The moment I retrieve my phone from my purse and take it off silent, it pings with multiple missed messages. There’s an excited one from my mother, wanting to plan out meals for my holiday visit. But the one that catches and holds my attention is from a vaguely familiar number.
Only a few students have reached out via my cell this semester, and usually because they needed clarification on an assignment that was due before I had office hours.
I stare at the screen until it goes blank. I have a feeling it’s Maverick, especially after everything he witnessed with Gabriel this morning. I check the piece of paper with the gym information he left for me and confirm my suspicions.
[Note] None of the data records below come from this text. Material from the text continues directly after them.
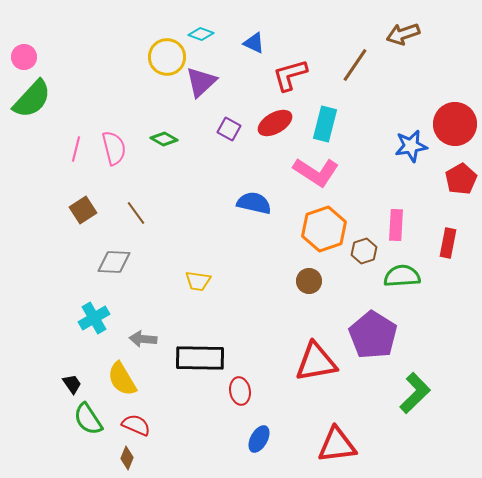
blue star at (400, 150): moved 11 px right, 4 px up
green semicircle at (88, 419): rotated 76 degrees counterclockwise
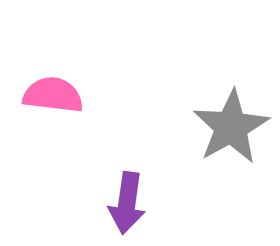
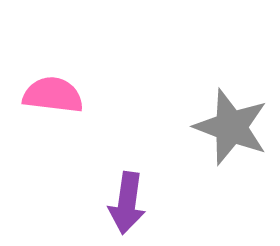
gray star: rotated 22 degrees counterclockwise
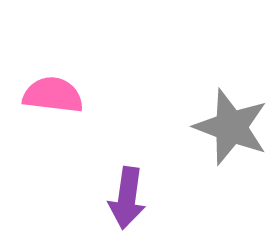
purple arrow: moved 5 px up
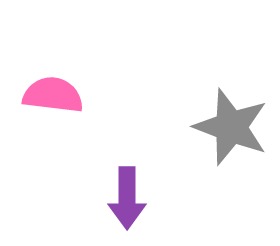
purple arrow: rotated 8 degrees counterclockwise
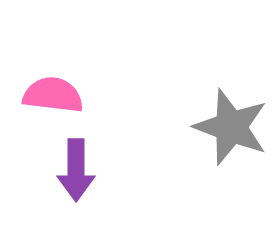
purple arrow: moved 51 px left, 28 px up
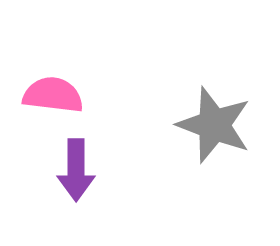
gray star: moved 17 px left, 2 px up
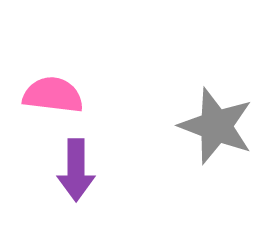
gray star: moved 2 px right, 1 px down
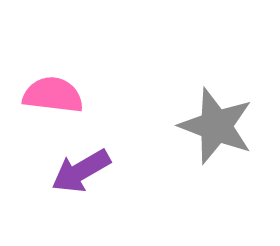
purple arrow: moved 5 px right, 1 px down; rotated 60 degrees clockwise
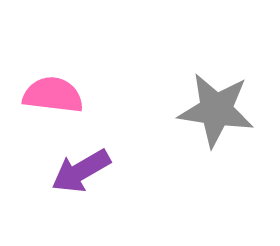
gray star: moved 16 px up; rotated 12 degrees counterclockwise
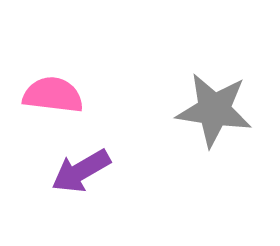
gray star: moved 2 px left
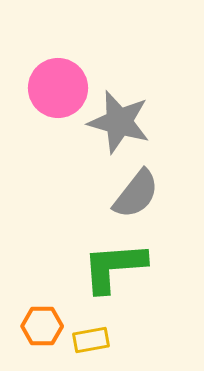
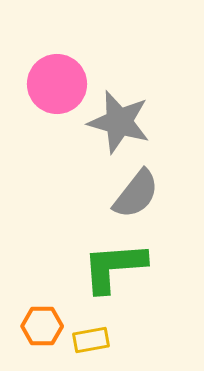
pink circle: moved 1 px left, 4 px up
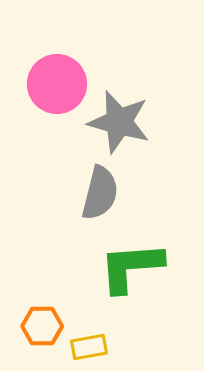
gray semicircle: moved 36 px left, 1 px up; rotated 24 degrees counterclockwise
green L-shape: moved 17 px right
yellow rectangle: moved 2 px left, 7 px down
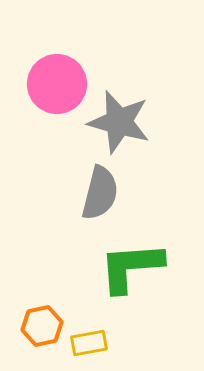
orange hexagon: rotated 12 degrees counterclockwise
yellow rectangle: moved 4 px up
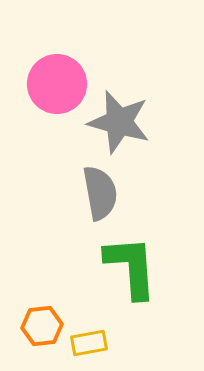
gray semicircle: rotated 24 degrees counterclockwise
green L-shape: rotated 90 degrees clockwise
orange hexagon: rotated 6 degrees clockwise
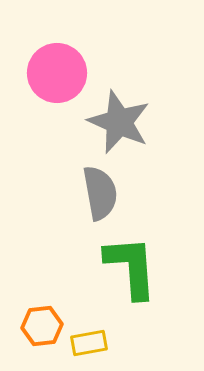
pink circle: moved 11 px up
gray star: rotated 8 degrees clockwise
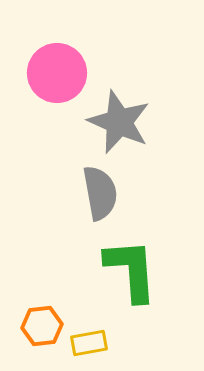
green L-shape: moved 3 px down
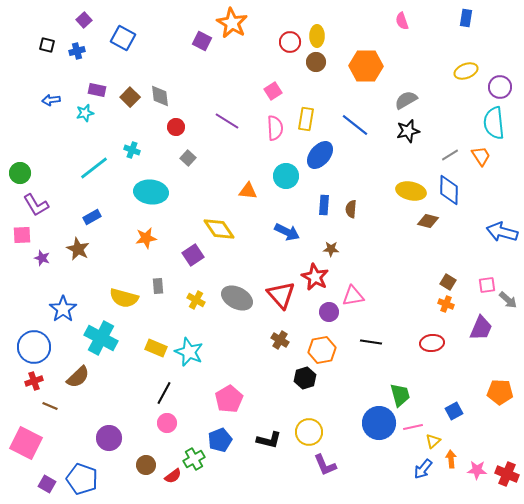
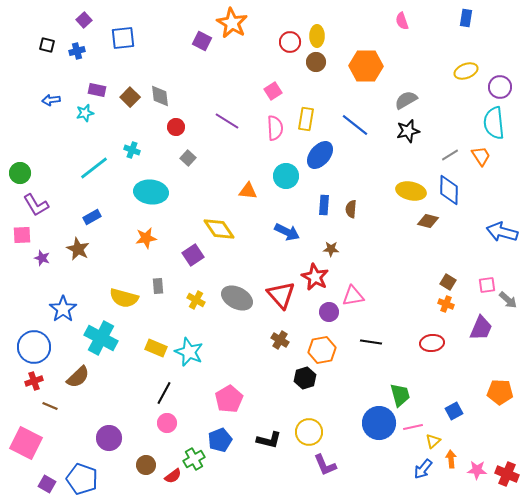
blue square at (123, 38): rotated 35 degrees counterclockwise
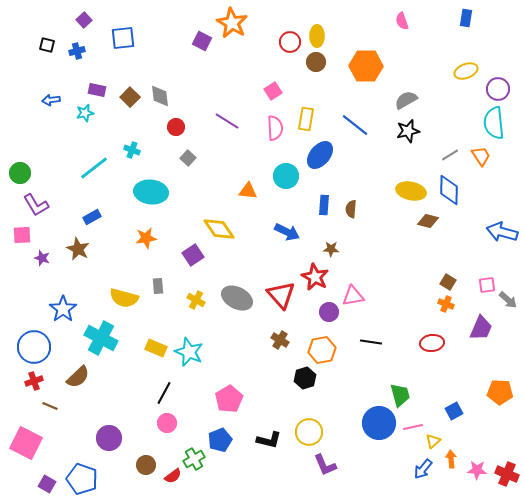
purple circle at (500, 87): moved 2 px left, 2 px down
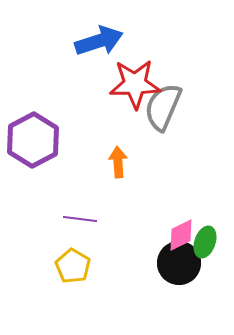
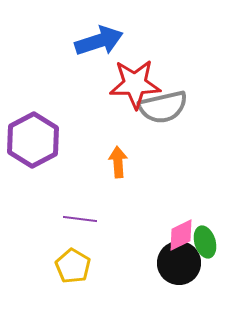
gray semicircle: rotated 126 degrees counterclockwise
green ellipse: rotated 36 degrees counterclockwise
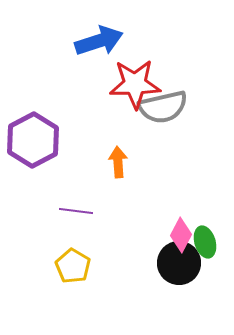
purple line: moved 4 px left, 8 px up
pink diamond: rotated 36 degrees counterclockwise
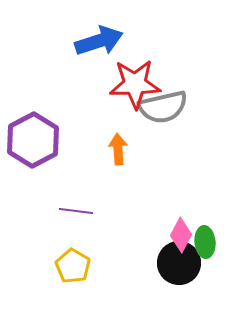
orange arrow: moved 13 px up
green ellipse: rotated 12 degrees clockwise
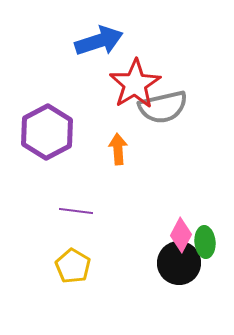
red star: rotated 30 degrees counterclockwise
purple hexagon: moved 14 px right, 8 px up
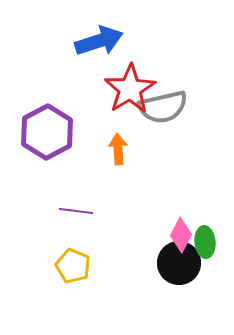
red star: moved 5 px left, 5 px down
yellow pentagon: rotated 8 degrees counterclockwise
I don’t even know what I’m doing anymore. Gabriel thought it was cute that my student clearly has a crush on me. I brushed it off, but it left me with an uneasy feeling that’s carried through the day.
I debate whether I should check the message or let it be. The final paper for the creative writing course is due in a week. After that, I have an additional week to submit final grades, but I’m aware that as soon as those exams are in my hands, I’ll be passing his and several others to my TA to be marked.
After two gulps of wine, I open the message. I can’t read the tone, but I imagine he’s either hurt or angry. Probably both. And this is my fault.
I shouldn’t have gone to the self-defense classes. I shouldn’t have said yes to the coffee. I’m the one who turned this into a complicated situation.
I don’t want to respond by text, so I hit call instead, unsure if I’m about to make this better or worse.